While travelling, it became a regular practice of mine in about 2000 that as soon as the train approached the border between Serbia and Hungary, I went to the toilet, filled up the bowl with urine and at the right moment flushed the toilet bowl. I did so for years simply as a personal ritual that no one knew about, until in 2007 I decided to shoot a video of the act. I also made a performance based on this video, which I showed at a performance festival in Hong Kong last October.

This year’s Kaunas Biennial explores the notion of the journey. What was the most significant journey in your life so far? And what was the most challenging ‘border’ that you’ve happened to come across?
It’s not easy to pick a single journey. During the Tito regime in Yugoslavia, we had a ‘world passport’, granting us the freedom to travel anywhere in the world.

A border crossing comes to my mind, though, as the most humorous of them all: in 2009 I flew from Toronto to Cuba. In Toronto, I bought a box of ginseng ampules to use in Cuba as dietary supplement. My son and I were the last ones in the queue waiting for passport control. I was asked to open my luggage with the ginseng in it. They had probably never seen such thing before, so they asked me a hundred questions and examined the ampules, and finally a doctor was called to check them. I had to explain for the umpteenth time that they were not explosives and I did not intend to blow up anything; they only contained a plant extract that was beneficial for my health. Eventually, they did not confiscate them.

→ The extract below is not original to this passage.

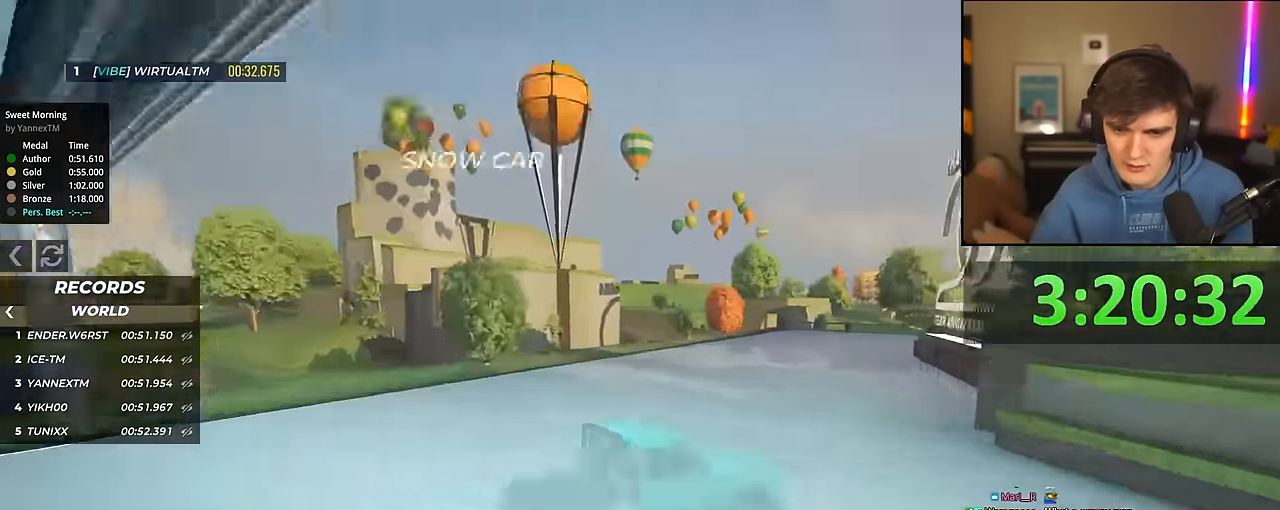
{"keys": ["left", "up"], "events": [[67, "right", "down"], [217, "right", "up"], [250, "right", "down"], [350, "right", "up"], [383, "left", "down"]]}
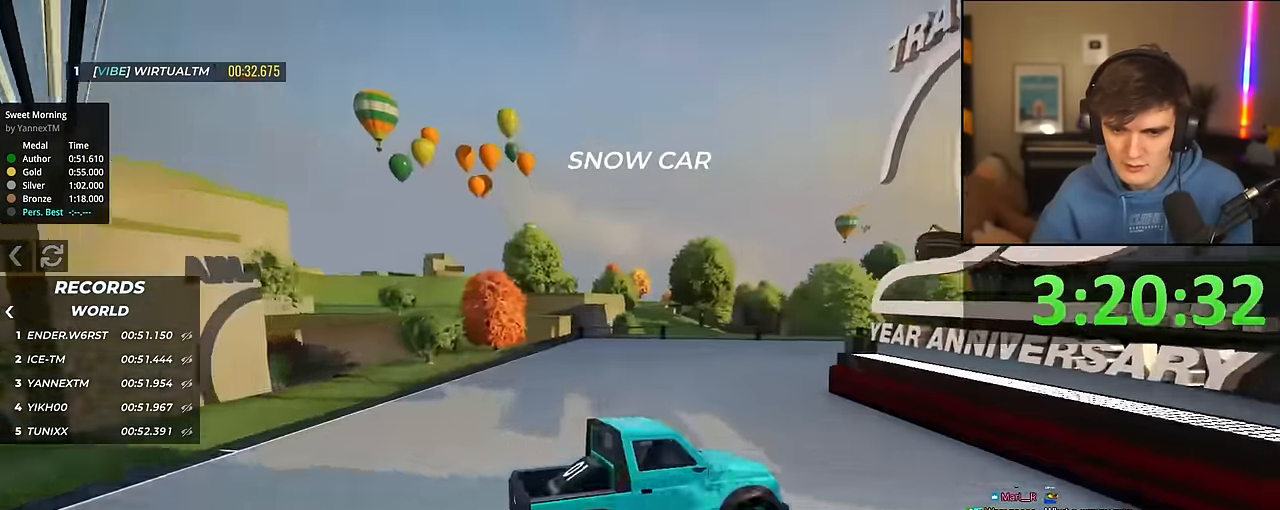
{"keys": ["up"], "events": [[500, "left", "up"]]}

The group with which we had travelled from Toronto had been sitting on the bus for a long time, and they were anxious about the delay. When we finally arrived at the bus, we found the driver standing in the bus doorway. My son asked him if he may possibly smoke a cigarette before leaving. The driver nodded his assent and took his time to light a cig himself. Well, you should have seen those faces leering through the bus windows.